Beat the Champ
The Mountain Goats (Merge Records, 2015)
You’re either down with wrestling as entertainment or you’re not. The recent death of Rowdy Roddy Piper either means something to you or you’re in the “Rowdyroddywhat?” camp. You’ll either like The Mountain Goats’ latest album about wrestling or—no, wait, you’re just going to love it. Such is the greatness of John Darnielle’s love letter to the world of wrestling.

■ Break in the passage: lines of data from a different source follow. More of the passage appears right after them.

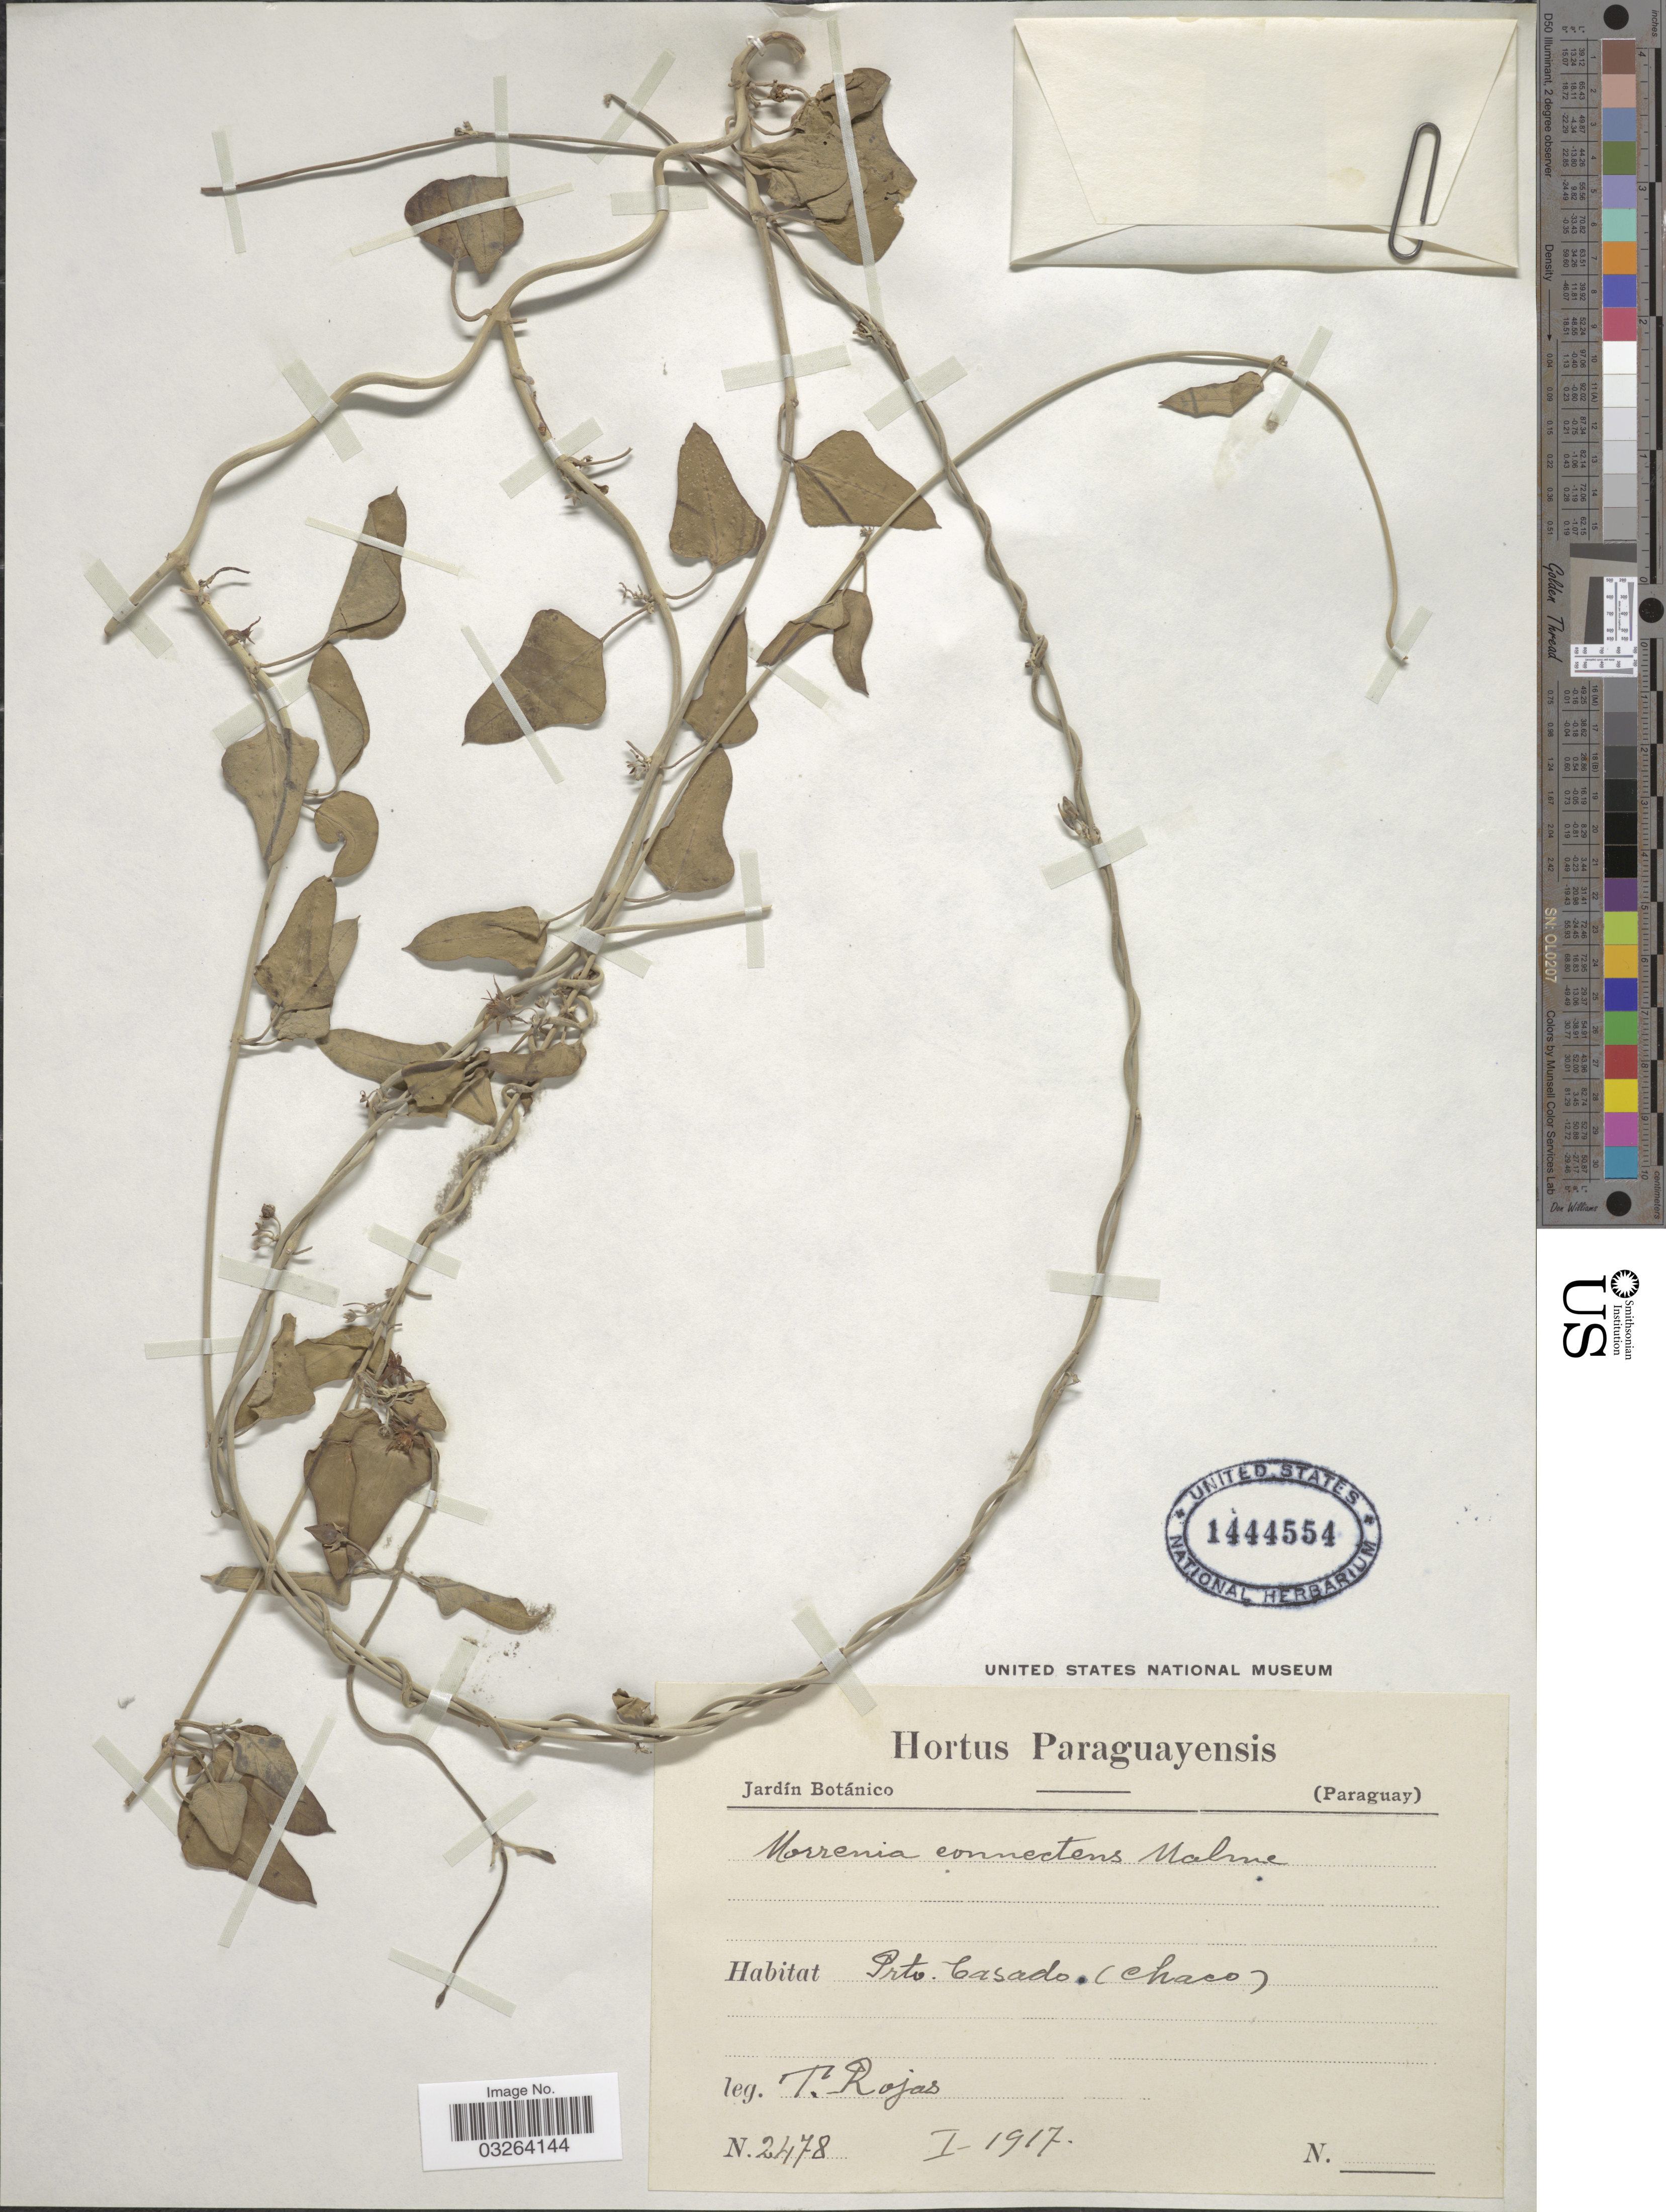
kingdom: Plantae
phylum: Tracheophyta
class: Magnoliopsida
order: Gentianales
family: Apocynaceae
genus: Morrenia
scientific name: Morrenia connectens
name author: Malme in Hassl.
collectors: T. Rojas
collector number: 2478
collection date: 1917-01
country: Paraguay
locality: Hortus Paraguayensis. Jardín Botánico.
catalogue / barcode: US 1444554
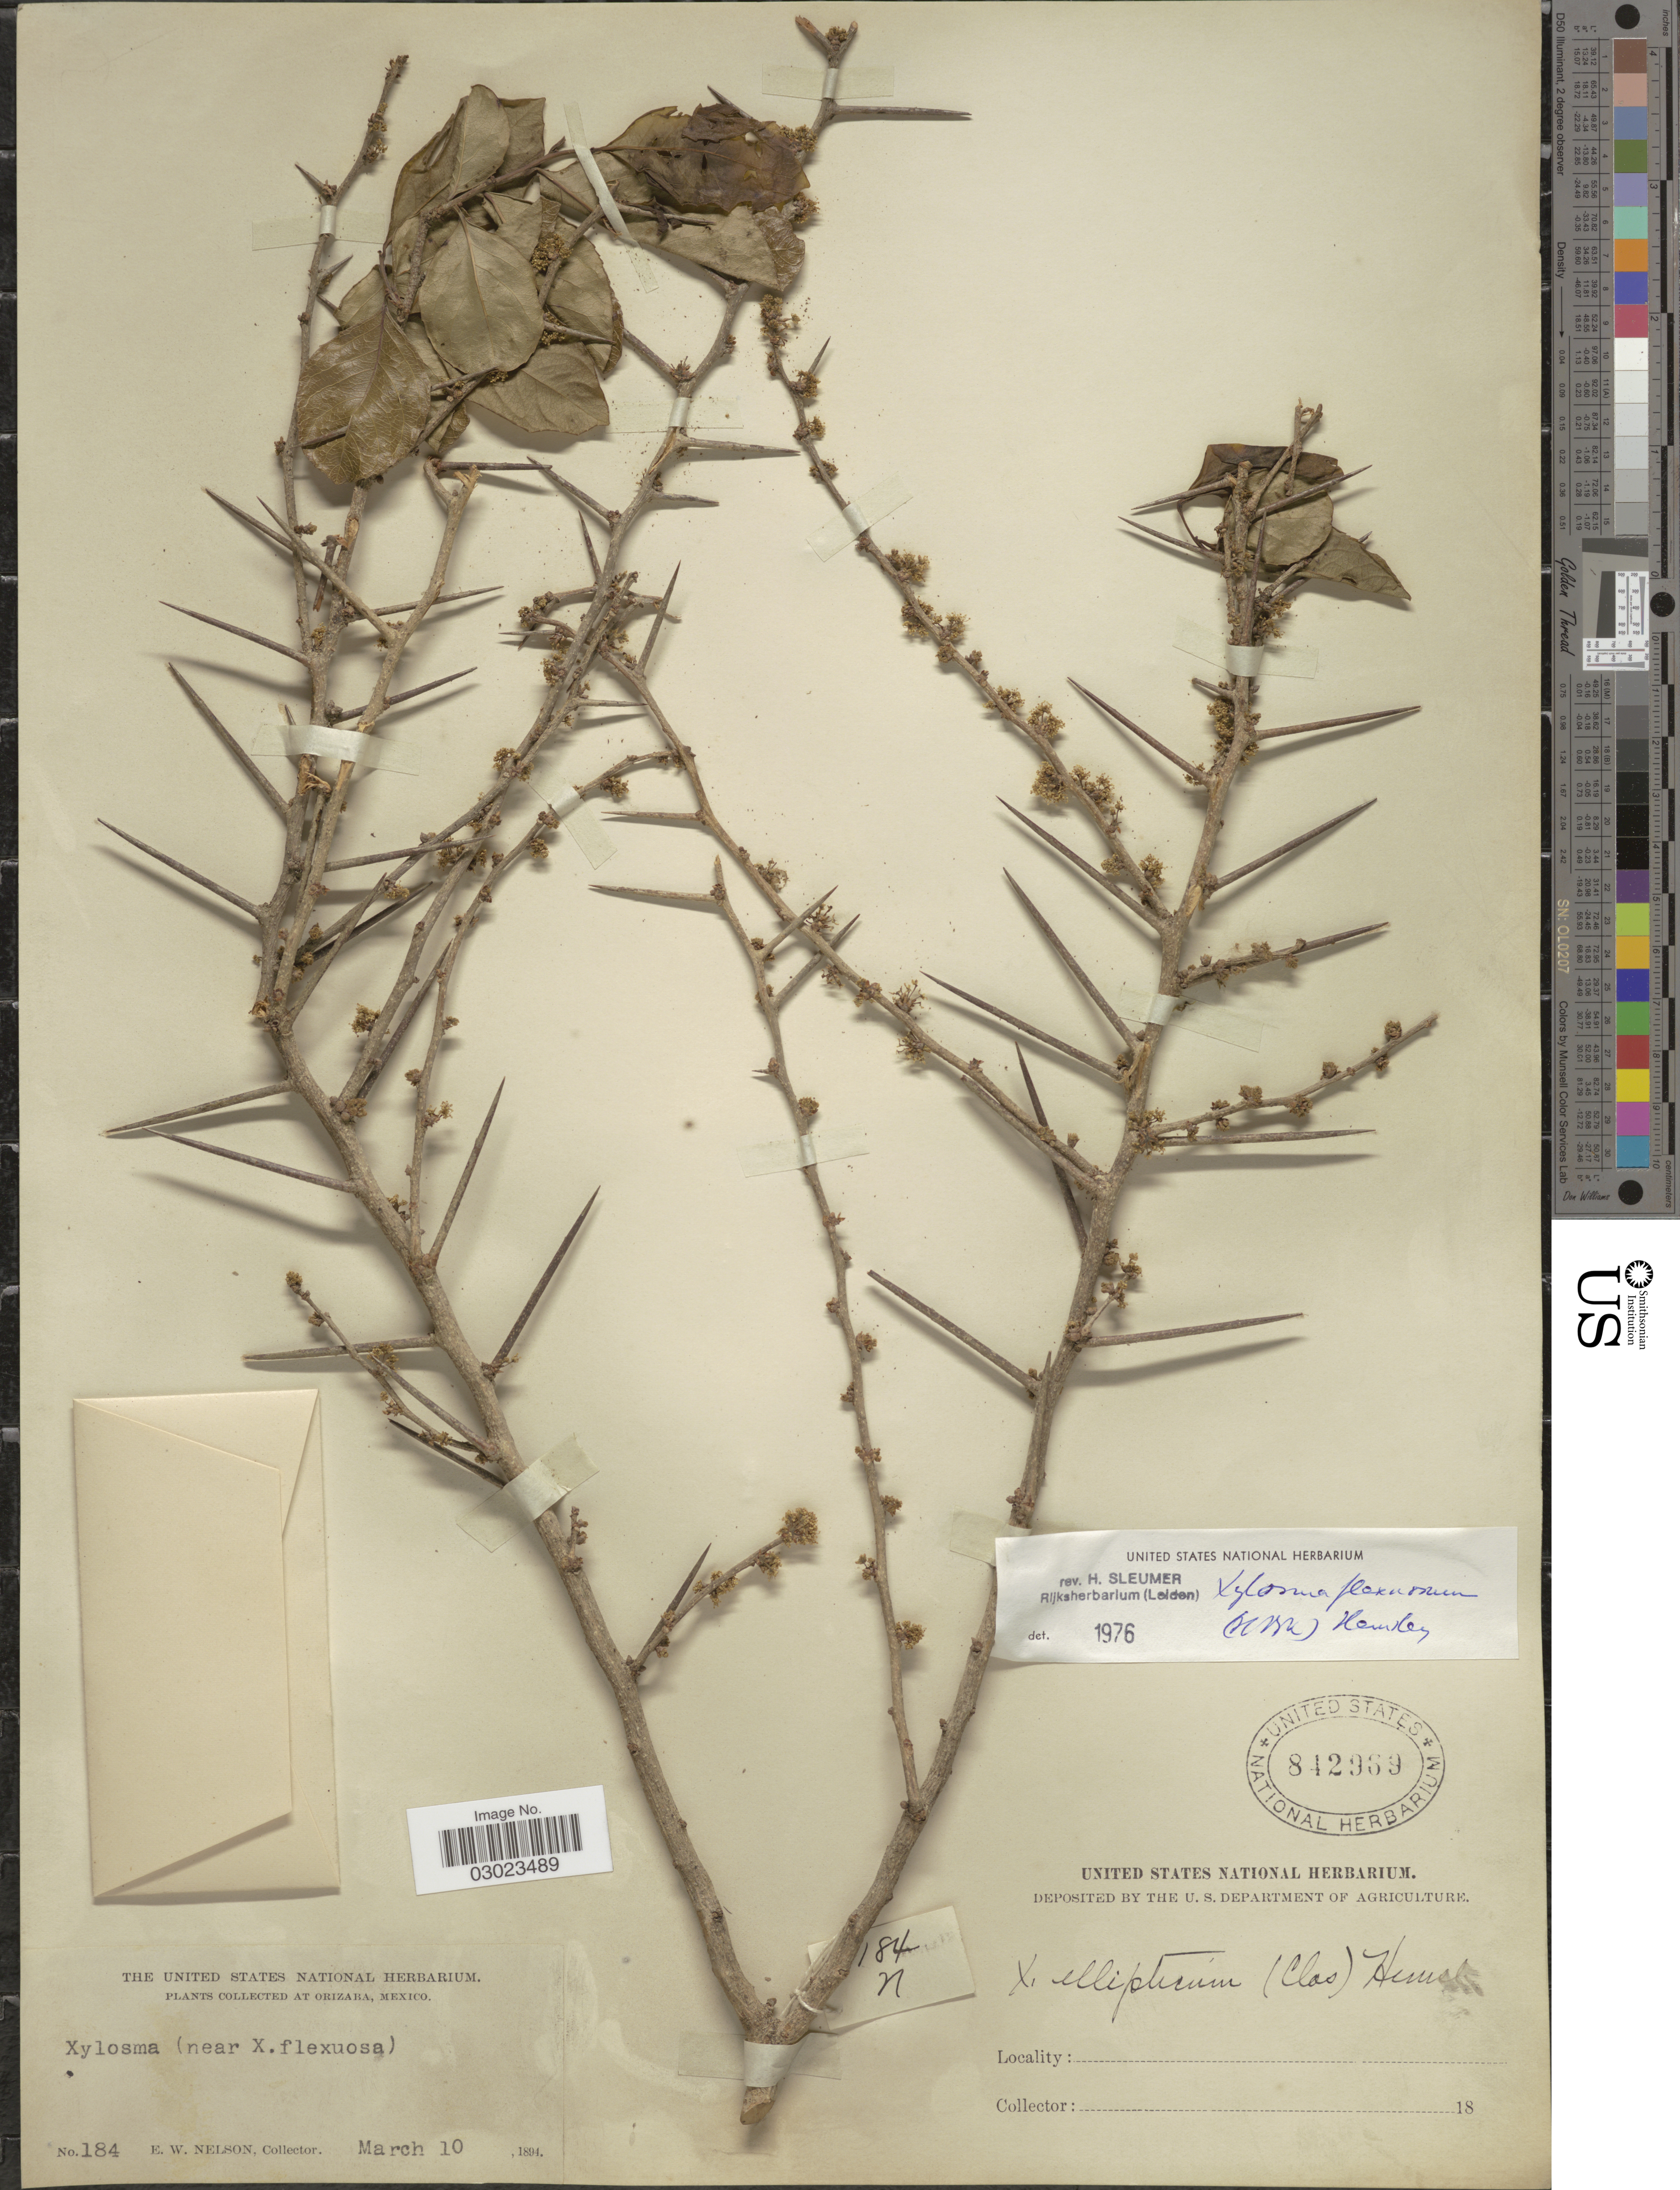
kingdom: Plantae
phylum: Tracheophyta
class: Magnoliopsida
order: Malpighiales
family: Salicaceae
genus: Xylosma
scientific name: Xylosma flexuosa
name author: (Kunth) Hemsl.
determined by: Sleumer, H. O.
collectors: E. W. Nelson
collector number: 184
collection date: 1894-03-10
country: Mexico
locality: Orizaba.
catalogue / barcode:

Beat the Champ is a layered, fanatical, lush album that celebrates the glory of wrestling and explores the darker corners of Darnielle’s relationship with his stepfather.
In “The Legend of Chavo Guerrero,” Darnielle pays homage to Guerrero as a father figure in one breath while slamming his awful stepfather in the next: “You called him names to try to get beneath my skin . . . He was my hero back when I was a kid/You let me down but Chavo never once did.”
The orchestration and energy of the songs mimic wrestling as they tumble from low whispered narratives in “Stabbed to Death Outside San Juan” to explosive tracks like “Choked Out.” As a whole, the album is a flashlight flickering down the tunnel of memory to Darnielle’s childhood living room, where “before a black and white TV in the middle of the night . . . I’m bathed in blue light . . . I need justice in my life, here it comes.”
That look in the eyes of a little boy as he leaps from a high perch to land an elbow drop between the shoulder blades of an unsuspecting father below—that frenzied, foaming, playful rage that serves as a life force for boys ages 6 to 14—that’s this album. It craves justice and a voice. It growls, “Let’s wrestle!” right before landing the People’s Elbow. The album is great because Darnielle knows that at our core, all of us have a little bit of that boy in us who wants to know the satisfaction and marvelous justice of landing a solid punch. We all want to beat the champ.
This review appeared in the November 2015 issue of U.S. Catholic (Vol. 80, No. 11, page 40).